Testo fornito
----------------------------------------

Scuola italiana, da Agnolo Bronzino
(XIX secolo)

Scuola italiana, da Agnolo Bronzino
(XIX secolo)

SCUOLA ITALIANA, da AGNOLO BRONZINO

XIX secolo

Ritratto di Stefano IV Colonna

olio su tela, cm. 119×89

Nel corso del XIX secolo, il recupero e la rielaborazione dei modelli del Manierismo rappresentarono una pratica diffusa, soprattutto in ambito accademico, dove l’attenzione per i grandi maestri del passato si traduceva in esercizi di studio, reinterpretazione e trasmissione stilistica. In questo contesto si colloca il presente dipinto, che riprende pressoché fedelmente il celebre ritratto di Stefano IV Colonna realizzato da Agnolo Bronzino, oggi conservato presso Palazzo Barberini.

L’opera si distingue per la fedeltà al modello cinquecentesco, evidente nella costruzione della figura e nell’impostazione compositiva. Il condottiero è rappresentato a mezza figura, in armatura, con il volto leggermente ruotato e lo sguardo rivolto lateralmente, secondo una tipologia ritrattistica che sottolinea il rango e l’autorevolezza del soggetto. La presenza della colonna sullo sfondo non è casuale, ma assume un valore simbolico, alludendo alla stabilità e alla nobiltà della casata Colonna, mentre il panneggio introduce una dimensione più morbida e dinamica all’insieme.

----------------------------------------

Da fare 1
Dal testo sul ritratto di Stefano IV Colonna, elenca tutti i modi in cui è raffigurato il condottiero.
Da fare 2
Prosegui il testo sul ritratto di Stefano IV Colonna partendo dopo la sua ultima frase.
Per questo lavoro i record non servono.

Dati archiviati
----------------------------------------

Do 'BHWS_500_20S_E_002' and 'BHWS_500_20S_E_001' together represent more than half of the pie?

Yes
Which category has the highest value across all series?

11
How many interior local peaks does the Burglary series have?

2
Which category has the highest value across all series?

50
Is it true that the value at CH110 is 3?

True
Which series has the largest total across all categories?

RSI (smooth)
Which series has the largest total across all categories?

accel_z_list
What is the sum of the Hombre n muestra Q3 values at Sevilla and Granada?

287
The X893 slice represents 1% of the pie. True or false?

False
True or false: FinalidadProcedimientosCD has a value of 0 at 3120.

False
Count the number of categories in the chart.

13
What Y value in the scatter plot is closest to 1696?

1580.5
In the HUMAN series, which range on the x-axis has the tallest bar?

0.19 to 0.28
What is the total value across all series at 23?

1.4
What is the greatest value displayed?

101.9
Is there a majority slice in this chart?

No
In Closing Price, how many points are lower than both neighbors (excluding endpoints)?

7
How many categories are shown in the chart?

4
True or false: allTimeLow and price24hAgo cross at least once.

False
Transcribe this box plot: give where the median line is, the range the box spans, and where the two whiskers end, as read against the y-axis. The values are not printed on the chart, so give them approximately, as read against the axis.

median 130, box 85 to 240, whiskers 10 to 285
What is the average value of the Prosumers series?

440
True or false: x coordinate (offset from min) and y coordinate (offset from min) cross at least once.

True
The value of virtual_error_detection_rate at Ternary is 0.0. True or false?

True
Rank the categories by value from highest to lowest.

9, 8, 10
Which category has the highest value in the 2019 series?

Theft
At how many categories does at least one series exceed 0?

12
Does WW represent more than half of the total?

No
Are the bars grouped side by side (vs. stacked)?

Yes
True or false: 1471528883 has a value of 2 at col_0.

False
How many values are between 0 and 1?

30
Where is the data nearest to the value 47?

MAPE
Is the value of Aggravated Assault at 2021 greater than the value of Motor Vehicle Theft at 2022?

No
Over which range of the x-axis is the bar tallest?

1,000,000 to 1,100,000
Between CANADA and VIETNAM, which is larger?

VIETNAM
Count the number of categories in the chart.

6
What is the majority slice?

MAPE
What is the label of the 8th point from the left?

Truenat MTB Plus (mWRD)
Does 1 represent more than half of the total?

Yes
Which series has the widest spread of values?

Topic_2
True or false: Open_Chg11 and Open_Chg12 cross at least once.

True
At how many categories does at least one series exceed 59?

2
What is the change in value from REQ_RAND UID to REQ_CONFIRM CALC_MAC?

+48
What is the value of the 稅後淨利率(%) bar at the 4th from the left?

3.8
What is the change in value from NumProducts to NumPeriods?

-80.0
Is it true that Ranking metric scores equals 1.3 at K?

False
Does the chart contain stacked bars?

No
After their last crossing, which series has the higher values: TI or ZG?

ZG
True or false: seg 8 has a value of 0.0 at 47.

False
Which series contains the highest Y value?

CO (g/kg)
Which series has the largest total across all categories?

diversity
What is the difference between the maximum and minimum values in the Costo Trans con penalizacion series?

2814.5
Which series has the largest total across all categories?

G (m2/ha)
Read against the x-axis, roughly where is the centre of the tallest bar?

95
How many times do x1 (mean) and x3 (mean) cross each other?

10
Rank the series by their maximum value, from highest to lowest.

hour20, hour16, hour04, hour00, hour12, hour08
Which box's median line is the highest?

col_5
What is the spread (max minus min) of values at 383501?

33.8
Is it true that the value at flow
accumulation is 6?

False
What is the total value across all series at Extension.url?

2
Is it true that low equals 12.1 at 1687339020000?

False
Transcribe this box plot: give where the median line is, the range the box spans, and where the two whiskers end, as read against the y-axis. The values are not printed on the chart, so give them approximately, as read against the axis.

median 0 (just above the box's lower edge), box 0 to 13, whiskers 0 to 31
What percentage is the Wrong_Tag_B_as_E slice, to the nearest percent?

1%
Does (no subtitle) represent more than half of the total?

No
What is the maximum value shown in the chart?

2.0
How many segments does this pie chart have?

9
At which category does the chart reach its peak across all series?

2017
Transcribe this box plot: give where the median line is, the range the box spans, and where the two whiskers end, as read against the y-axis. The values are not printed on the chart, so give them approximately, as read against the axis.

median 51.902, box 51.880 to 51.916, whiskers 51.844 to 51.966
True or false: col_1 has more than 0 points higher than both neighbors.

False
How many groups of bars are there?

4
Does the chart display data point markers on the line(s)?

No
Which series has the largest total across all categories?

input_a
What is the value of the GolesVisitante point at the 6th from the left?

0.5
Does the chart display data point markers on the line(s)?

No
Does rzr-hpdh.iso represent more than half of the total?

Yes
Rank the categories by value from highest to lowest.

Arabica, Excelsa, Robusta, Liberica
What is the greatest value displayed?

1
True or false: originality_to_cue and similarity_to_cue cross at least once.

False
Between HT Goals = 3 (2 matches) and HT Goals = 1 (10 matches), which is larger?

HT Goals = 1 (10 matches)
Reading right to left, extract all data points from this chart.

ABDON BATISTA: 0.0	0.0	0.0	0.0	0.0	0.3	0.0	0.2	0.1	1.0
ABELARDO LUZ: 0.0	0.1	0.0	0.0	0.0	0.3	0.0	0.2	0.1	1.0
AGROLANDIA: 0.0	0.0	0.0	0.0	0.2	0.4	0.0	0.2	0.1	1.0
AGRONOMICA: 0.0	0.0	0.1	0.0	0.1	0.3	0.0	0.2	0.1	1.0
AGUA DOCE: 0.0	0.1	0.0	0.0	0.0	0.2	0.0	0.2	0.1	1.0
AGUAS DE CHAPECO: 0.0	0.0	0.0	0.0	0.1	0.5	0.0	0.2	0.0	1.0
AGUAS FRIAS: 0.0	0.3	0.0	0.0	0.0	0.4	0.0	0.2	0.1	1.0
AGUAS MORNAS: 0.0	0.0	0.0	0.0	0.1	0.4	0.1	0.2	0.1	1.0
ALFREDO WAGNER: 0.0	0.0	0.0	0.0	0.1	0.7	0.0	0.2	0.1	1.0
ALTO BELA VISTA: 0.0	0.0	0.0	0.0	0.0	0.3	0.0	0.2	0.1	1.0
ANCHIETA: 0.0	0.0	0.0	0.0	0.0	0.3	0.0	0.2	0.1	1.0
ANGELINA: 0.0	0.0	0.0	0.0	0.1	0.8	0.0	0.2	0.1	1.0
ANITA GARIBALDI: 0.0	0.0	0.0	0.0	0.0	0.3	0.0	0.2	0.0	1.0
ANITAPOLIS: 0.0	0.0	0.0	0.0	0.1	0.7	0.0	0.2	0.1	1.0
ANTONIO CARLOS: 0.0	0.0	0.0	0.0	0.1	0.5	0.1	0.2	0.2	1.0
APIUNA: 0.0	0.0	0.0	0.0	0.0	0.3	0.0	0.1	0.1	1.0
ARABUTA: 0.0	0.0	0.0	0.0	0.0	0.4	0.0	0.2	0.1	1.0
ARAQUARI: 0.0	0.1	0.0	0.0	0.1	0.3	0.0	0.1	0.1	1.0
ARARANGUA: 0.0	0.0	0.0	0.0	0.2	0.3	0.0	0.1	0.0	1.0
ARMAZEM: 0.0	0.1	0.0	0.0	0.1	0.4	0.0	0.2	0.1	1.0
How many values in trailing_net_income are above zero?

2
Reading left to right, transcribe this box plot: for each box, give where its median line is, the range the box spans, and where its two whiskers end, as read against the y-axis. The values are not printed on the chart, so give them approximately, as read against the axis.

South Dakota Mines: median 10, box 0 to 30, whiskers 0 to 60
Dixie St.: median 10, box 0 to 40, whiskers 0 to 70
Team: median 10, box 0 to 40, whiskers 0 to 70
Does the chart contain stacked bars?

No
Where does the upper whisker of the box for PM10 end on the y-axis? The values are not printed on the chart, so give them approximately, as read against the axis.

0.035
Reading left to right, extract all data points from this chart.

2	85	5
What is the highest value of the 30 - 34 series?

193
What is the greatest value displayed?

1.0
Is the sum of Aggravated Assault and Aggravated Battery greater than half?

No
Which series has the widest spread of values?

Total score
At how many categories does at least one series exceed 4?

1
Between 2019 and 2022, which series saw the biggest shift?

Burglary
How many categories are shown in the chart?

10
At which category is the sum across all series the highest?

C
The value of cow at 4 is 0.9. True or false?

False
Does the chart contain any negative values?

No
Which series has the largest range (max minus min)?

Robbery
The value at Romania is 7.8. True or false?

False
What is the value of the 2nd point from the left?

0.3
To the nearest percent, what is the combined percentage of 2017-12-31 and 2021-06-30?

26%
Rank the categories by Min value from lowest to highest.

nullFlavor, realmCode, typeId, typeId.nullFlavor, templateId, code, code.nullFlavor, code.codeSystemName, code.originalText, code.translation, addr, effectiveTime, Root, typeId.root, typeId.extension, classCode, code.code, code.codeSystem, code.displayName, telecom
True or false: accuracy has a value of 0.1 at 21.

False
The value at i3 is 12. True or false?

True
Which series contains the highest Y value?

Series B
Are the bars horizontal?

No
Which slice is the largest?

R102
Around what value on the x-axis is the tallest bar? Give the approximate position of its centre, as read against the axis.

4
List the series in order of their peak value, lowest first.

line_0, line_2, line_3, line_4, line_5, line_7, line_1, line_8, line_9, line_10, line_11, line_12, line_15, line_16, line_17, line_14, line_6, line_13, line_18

----------------------------------------

Risposta scritta 1
- a mezza figura
- in armatura
- con il volto leggermente ruotato
- con lo sguardo rivolto lateralmente

Risposta scritta 2
Particolarmente significativa è la resa dei materiali: l’armatura, lucente e accuratamente descritta nei dettagli, testimonia una notevole abilità tecnica, capace di restituire con precisione gli effetti della luce sulle superfici metalliche. Allo stesso tempo, si coglie una sensibilità tipicamente ottocentesca nella modulazione cromatica, più calda e sfumata rispetto alla tersa definizione dell’originale, e nella stesura della pennellata, più rapida, in certe zone del dipinto, in particolare nelle mani e nelle decorazioni della spada e della parte inferiore dell’elmo.

La posa del personaggio contribuisce a rafforzare l’immagine di controllo e dignità: la mano che si posa sull’elmo suggerisce sicurezza e padronanza, mentre l’altra, appoggiata con naturalezza, stabilizza la composizione. Il volto, incorniciato dalla barba e dal copricapo scuro, rimane impassibile, riflettendo quell’ideale di compostezza e distacco emotivo proprio della ritrattistica di Bronzino.

Nel suo insieme, il dipinto non si limita a riproporre un’immagine del passato, ma testimonia la persistenza e l’attualità dei modelli manieristi nella cultura figurativa ottocentesca, rivelando al contempo un dialogo continuo tra tradizione e interpretazione moderna.